=== Begin Enclosure ===

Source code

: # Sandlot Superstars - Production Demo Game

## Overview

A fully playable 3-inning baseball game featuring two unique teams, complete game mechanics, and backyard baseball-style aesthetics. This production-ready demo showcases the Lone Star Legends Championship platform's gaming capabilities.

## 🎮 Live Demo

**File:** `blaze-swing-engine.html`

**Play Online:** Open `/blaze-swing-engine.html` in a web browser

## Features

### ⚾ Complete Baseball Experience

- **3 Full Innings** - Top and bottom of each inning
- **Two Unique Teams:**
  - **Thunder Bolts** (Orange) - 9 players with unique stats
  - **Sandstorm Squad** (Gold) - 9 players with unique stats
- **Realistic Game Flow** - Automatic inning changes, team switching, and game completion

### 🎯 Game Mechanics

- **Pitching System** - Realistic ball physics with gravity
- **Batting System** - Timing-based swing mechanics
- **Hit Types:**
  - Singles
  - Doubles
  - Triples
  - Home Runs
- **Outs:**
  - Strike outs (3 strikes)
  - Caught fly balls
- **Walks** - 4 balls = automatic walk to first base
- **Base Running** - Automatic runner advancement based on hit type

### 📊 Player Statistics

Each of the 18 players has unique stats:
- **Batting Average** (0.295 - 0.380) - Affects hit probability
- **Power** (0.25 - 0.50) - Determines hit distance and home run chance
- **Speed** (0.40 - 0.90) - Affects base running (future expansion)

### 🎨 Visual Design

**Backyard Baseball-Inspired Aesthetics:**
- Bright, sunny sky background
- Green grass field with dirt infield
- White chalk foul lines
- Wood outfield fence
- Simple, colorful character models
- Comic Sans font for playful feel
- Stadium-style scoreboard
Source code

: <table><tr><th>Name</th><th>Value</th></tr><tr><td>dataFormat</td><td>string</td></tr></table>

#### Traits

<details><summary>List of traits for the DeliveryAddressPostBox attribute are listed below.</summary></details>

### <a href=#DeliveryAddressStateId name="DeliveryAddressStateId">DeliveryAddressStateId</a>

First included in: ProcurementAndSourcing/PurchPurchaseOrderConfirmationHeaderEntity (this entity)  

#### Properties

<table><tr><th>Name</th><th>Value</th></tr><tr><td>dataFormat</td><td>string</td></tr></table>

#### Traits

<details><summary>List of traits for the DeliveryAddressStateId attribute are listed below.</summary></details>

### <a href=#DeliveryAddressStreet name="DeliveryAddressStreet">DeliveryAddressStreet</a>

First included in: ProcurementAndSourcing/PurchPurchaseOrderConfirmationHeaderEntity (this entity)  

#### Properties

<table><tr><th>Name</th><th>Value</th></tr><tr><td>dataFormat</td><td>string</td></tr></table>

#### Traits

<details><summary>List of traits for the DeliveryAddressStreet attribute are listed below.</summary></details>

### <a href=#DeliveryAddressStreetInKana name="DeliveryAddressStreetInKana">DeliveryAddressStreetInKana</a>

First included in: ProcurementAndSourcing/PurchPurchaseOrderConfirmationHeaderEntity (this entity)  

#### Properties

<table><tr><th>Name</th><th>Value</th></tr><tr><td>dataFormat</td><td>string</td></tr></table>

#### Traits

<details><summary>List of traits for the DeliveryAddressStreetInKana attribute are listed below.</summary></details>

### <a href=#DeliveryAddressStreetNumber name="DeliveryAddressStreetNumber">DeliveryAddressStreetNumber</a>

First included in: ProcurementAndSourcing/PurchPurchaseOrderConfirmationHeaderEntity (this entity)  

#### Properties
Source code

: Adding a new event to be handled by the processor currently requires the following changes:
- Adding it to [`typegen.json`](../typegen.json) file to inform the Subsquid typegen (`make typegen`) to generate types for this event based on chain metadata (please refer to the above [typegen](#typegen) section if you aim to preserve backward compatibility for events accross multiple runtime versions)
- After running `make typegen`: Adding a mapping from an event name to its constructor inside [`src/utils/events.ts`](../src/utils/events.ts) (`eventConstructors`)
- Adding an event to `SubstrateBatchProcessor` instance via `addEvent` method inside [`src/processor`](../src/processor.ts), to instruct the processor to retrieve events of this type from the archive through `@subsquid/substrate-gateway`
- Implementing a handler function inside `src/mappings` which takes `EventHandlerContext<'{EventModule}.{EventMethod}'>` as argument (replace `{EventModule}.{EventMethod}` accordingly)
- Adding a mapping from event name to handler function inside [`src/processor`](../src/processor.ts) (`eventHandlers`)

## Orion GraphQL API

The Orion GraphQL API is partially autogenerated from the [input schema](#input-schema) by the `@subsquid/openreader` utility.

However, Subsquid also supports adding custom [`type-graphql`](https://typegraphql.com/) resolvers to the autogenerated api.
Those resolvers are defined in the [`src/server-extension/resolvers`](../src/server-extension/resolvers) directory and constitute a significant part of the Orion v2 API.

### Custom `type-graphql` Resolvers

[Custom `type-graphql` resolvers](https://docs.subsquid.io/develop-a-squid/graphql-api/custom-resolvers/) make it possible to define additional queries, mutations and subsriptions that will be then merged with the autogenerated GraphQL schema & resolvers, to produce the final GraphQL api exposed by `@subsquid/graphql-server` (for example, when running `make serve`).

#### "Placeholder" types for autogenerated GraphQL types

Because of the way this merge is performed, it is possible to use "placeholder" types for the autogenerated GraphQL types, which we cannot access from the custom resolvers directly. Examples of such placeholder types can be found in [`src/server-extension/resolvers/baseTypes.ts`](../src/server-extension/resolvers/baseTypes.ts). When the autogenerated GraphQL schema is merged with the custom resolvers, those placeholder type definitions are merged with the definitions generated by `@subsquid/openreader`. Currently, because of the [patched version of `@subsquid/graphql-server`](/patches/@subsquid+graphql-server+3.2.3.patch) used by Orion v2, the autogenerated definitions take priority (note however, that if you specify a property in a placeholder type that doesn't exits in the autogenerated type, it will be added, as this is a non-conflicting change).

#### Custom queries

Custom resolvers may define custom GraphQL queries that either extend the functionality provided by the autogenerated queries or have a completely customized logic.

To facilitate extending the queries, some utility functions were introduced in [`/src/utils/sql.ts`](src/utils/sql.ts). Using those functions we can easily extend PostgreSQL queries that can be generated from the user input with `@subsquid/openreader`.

=== End Enclosure ===

■ BRIEF ■
Could you copy every line of the records above without changing a single character?

■ TASK RESPONSE ■
Source code

: # Sandlot Superstars - Production Demo Game

## Overview

A fully playable 3-inning baseball game featuring two unique teams, complete game mechanics, and backyard baseball-style aesthetics. This production-ready demo showcases the Lone Star Legends Championship platform's gaming capabilities.

## 🎮 Live Demo

**File:** `blaze-swing-engine.html`

**Play Online:** Open `/blaze-swing-engine.html` in a web browser

## Features

### ⚾ Complete Baseball Experience

- **3 Full Innings** - Top and bottom of each inning
- **Two Unique Teams:**
  - **Thunder Bolts** (Orange) - 9 players with unique stats
  - **Sandstorm Squad** (Gold) - 9 players with unique stats
- **Realistic Game Flow** - Automatic inning changes, team switching, and game completion

### 🎯 Game Mechanics

- **Pitching System** - Realistic ball physics with gravity
- **Batting System** - Timing-based swing mechanics
- **Hit Types:**
  - Singles
  - Doubles
  - Triples
  - Home Runs
- **Outs:**
  - Strike outs (3 strikes)
  - Caught fly balls
- **Walks** - 4 balls = automatic walk to first base
- **Base Running** - Automatic runner advancement based on hit type

### 📊 Player Statistics

Each of the 18 players has unique stats:
- **Batting Average** (0.295 - 0.380) - Affects hit probability
- **Power** (0.25 - 0.50) - Determines hit distance and home run chance
- **Speed** (0.40 - 0.90) - Affects base running (future expansion)

### 🎨 Visual Design

**Backyard Baseball-Inspired Aesthetics:**
- Bright, sunny sky background
- Green grass field with dirt infield
- White chalk foul lines
- Wood outfield fence
- Simple, colorful character models
- Comic Sans font for playful feel
- Stadium-style scoreboard
Source code

: <table><tr><th>Name</th><th>Value</th></tr><tr><td>dataFormat</td><td>string</td></tr></table>

#### Traits

<details><summary>List of traits for the DeliveryAddressPostBox attribute are listed below.</summary></details>

### <a href=#DeliveryAddressStateId name="DeliveryAddressStateId">DeliveryAddressStateId</a>

First included in: ProcurementAndSourcing/PurchPurchaseOrderConfirmationHeaderEntity (this entity)  

#### Properties

<table><tr><th>Name</th><th>Value</th></tr><tr><td>dataFormat</td><td>string</td></tr></table>

#### Traits

<details><summary>List of traits for the DeliveryAddressStateId attribute are listed below.</summary></details>

### <a href=#DeliveryAddressStreet name="DeliveryAddressStreet">DeliveryAddressStreet</a>

First included in: ProcurementAndSourcing/PurchPurchaseOrderConfirmationHeaderEntity (this entity)  

#### Properties

<table><tr><th>Name</th><th>Value</th></tr><tr><td>dataFormat</td><td>string</td></tr></table>

#### Traits

<details><summary>List of traits for the DeliveryAddressStreet attribute are listed below.</summary></details>

### <a href=#DeliveryAddressStreetInKana name="DeliveryAddressStreetInKana">DeliveryAddressStreetInKana</a>

First included in: ProcurementAndSourcing/PurchPurchaseOrderConfirmationHeaderEntity (this entity)  

#### Properties

<table><tr><th>Name</th><th>Value</th></tr><tr><td>dataFormat</td><td>string</td></tr></table>

#### Traits

<details><summary>List of traits for the DeliveryAddressStreetInKana attribute are listed below.</summary></details>

### <a href=#DeliveryAddressStreetNumber name="DeliveryAddressStreetNumber">DeliveryAddressStreetNumber</a>

First included in: ProcurementAndSourcing/PurchPurchaseOrderConfirmationHeaderEntity (this entity)  

#### Properties
Source code

: Adding a new event to be handled by the processor currently requires the following changes:
- Adding it to [`typegen.json`](../typegen.json) file to inform the Subsquid typegen (`make typegen`) to generate types for this event based on chain metadata (please refer to the above [typegen](#typegen) section if you aim to preserve backward compatibility for events accross multiple runtime versions)
- After running `make typegen`: Adding a mapping from an event name to its constructor inside [`src/utils/events.ts`](../src/utils/events.ts) (`eventConstructors`)
- Adding an event to `SubstrateBatchProcessor` instance via `addEvent` method inside [`src/processor`](../src/processor.ts), to instruct the processor to retrieve events of this type from the archive through `@subsquid/substrate-gateway`
- Implementing a handler function inside `src/mappings` which takes `EventHandlerContext<'{EventModule}.{EventMethod}'>` as argument (replace `{EventModule}.{EventMethod}` accordingly)
- Adding a mapping from event name to handler function inside [`src/processor`](../src/processor.ts) (`eventHandlers`)

## Orion GraphQL API

The Orion GraphQL API is partially autogenerated from the [input schema](#input-schema) by the `@subsquid/openreader` utility.

However, Subsquid also supports adding custom [`type-graphql`](https://typegraphql.com/) resolvers to the autogenerated api.
Those resolvers are defined in the [`src/server-extension/resolvers`](../src/server-extension/resolvers) directory and constitute a significant part of the Orion v2 API.

### Custom `type-graphql` Resolvers

[Custom `type-graphql` resolvers](https://docs.subsquid.io/develop-a-squid/graphql-api/custom-resolvers/) make it possible to define additional queries, mutations and subsriptions that will be then merged with the autogenerated GraphQL schema & resolvers, to produce the final GraphQL api exposed by `@subsquid/graphql-server` (for example, when running `make serve`).

#### "Placeholder" types for autogenerated GraphQL types

Because of the way this merge is performed, it is possible to use "placeholder" types for the autogenerated GraphQL types, which we cannot access from the custom resolvers directly. Examples of such placeholder types can be found in [`src/server-extension/resolvers/baseTypes.ts`](../src/server-extension/resolvers/baseTypes.ts). When the autogenerated GraphQL schema is merged with the custom resolvers, those placeholder type definitions are merged with the definitions generated by `@subsquid/openreader`. Currently, because of the [patched version of `@subsquid/graphql-server`](/patches/@subsquid+graphql-server+3.2.3.patch) used by Orion v2, the autogenerated definitions take priority (note however, that if you specify a property in a placeholder type that doesn't exits in the autogenerated type, it will be added, as this is a non-conflicting change).

#### Custom queries

Custom resolvers may define custom GraphQL queries that either extend the functionality provided by the autogenerated queries or have a completely customized logic.

To facilitate extending the queries, some utility functions were introduced in [`/src/utils/sql.ts`](src/utils/sql.ts). Using those functions we can easily extend PostgreSQL queries that can be generated from the user input with `@subsquid/openreader`.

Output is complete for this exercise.